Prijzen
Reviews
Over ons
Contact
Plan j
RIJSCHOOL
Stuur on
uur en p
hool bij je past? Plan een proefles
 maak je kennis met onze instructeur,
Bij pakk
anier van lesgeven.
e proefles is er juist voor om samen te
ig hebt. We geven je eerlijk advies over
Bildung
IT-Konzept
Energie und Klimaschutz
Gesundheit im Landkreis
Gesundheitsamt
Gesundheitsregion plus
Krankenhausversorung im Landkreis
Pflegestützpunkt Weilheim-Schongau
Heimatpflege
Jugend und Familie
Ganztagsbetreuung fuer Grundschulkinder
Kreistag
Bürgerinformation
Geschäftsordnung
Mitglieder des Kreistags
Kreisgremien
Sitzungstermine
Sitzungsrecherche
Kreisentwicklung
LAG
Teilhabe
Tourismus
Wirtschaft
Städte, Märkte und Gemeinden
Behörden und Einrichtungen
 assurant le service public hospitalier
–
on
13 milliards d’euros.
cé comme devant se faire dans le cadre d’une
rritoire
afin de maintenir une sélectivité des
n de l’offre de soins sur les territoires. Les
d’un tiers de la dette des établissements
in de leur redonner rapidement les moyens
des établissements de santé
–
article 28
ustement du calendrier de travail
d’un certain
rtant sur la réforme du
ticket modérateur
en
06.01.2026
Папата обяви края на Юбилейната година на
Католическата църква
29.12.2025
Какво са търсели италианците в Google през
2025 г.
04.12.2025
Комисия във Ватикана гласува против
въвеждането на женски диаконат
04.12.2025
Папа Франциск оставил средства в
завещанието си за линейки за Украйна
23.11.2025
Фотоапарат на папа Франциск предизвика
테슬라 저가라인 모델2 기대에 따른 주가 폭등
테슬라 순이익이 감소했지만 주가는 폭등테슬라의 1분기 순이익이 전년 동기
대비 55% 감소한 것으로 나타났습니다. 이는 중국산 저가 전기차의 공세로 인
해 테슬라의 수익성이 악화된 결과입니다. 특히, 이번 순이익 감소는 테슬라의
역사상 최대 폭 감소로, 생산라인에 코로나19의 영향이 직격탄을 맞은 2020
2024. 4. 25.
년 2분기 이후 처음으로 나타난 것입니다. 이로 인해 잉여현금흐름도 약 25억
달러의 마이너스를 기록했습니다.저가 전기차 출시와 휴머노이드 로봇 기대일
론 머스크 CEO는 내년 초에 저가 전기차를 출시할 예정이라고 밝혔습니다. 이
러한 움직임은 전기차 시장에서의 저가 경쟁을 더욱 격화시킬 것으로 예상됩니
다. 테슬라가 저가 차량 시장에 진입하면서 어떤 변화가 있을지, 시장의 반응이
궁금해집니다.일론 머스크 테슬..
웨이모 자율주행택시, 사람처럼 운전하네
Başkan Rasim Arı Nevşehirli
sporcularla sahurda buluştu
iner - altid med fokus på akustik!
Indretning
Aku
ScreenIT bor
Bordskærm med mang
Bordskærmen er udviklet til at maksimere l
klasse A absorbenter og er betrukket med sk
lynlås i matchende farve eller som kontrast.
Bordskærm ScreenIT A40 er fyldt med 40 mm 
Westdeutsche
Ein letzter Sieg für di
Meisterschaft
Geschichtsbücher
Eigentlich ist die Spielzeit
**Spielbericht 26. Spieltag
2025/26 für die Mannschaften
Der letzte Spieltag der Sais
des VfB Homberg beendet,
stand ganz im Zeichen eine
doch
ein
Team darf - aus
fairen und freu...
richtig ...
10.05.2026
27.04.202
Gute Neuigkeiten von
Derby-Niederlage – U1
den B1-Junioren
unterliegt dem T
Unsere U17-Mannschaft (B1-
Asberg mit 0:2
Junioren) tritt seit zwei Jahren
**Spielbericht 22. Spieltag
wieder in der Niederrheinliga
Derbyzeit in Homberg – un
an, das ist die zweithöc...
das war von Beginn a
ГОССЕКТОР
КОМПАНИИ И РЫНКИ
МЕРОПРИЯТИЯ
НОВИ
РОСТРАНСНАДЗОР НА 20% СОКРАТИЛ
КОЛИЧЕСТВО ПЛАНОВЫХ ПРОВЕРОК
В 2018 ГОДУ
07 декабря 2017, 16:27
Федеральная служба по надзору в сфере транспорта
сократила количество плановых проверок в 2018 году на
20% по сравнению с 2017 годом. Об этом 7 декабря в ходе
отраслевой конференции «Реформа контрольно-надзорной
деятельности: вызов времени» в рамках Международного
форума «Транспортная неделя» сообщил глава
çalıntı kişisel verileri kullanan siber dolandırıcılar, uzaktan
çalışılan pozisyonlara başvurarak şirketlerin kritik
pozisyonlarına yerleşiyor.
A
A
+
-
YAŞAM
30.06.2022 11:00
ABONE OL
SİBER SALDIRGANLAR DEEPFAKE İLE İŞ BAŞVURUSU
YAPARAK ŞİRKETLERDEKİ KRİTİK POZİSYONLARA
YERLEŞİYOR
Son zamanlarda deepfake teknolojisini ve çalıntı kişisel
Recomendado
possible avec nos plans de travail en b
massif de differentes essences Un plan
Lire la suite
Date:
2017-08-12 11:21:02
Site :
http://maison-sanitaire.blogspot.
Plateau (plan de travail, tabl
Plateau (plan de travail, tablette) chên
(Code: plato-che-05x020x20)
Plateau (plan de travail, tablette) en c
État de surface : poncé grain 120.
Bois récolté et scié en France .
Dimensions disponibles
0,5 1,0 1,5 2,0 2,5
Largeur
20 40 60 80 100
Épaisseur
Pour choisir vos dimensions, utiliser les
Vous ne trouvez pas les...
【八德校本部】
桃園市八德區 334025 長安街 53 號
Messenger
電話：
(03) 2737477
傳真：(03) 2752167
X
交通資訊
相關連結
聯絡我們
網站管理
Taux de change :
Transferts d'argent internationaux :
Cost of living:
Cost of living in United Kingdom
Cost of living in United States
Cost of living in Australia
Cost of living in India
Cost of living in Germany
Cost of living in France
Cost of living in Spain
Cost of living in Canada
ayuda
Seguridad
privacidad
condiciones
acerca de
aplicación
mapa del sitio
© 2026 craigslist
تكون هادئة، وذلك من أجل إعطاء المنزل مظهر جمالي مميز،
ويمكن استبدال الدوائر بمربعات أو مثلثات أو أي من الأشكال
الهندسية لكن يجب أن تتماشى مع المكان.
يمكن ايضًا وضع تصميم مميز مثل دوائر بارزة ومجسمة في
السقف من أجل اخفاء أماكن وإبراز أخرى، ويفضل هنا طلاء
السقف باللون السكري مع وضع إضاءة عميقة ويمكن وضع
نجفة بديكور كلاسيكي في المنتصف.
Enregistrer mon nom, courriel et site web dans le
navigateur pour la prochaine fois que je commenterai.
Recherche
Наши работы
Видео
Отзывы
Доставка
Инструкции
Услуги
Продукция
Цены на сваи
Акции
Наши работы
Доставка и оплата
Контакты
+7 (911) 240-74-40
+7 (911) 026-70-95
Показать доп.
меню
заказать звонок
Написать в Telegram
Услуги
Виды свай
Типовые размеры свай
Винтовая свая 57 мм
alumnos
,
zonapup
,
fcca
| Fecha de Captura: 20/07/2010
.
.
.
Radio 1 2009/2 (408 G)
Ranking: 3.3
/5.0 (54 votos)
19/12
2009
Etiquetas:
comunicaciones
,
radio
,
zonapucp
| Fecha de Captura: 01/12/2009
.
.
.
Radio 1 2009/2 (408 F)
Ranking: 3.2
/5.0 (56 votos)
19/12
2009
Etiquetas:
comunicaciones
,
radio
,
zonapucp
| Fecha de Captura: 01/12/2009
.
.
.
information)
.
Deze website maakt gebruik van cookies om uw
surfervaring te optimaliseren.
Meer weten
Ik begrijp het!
□ □ □
* [Written task]: Reproduce the entries above exactly, but only the lines between the line holding "Фотоапарат на папа Франциск предизвика" and the line holding "론 머스크 CEO는 내년 초에 저가 전기차를 출시할 예정이라고 밝혔습니다. 이", inclusive.

* [Response for this exercise]:
Фотоапарат на папа Франциск предизвика
테슬라 저가라인 모델2 기대에 따른 주가 폭등
테슬라 순이익이 감소했지만 주가는 폭등테슬라의 1분기 순이익이 전년 동기
대비 55% 감소한 것으로 나타났습니다. 이는 중국산 저가 전기차의 공세로 인
해 테슬라의 수익성이 악화된 결과입니다. 특히, 이번 순이익 감소는 테슬라의
역사상 최대 폭 감소로, 생산라인에 코로나19의 영향이 직격탄을 맞은 2020
2024. 4. 25.
년 2분기 이후 처음으로 나타난 것입니다. 이로 인해 잉여현금흐름도 약 25억
달러의 마이너스를 기록했습니다.저가 전기차 출시와 휴머노이드 로봇 기대일
론 머스크 CEO는 내년 초에 저가 전기차를 출시할 예정이라고 밝혔습니다. 이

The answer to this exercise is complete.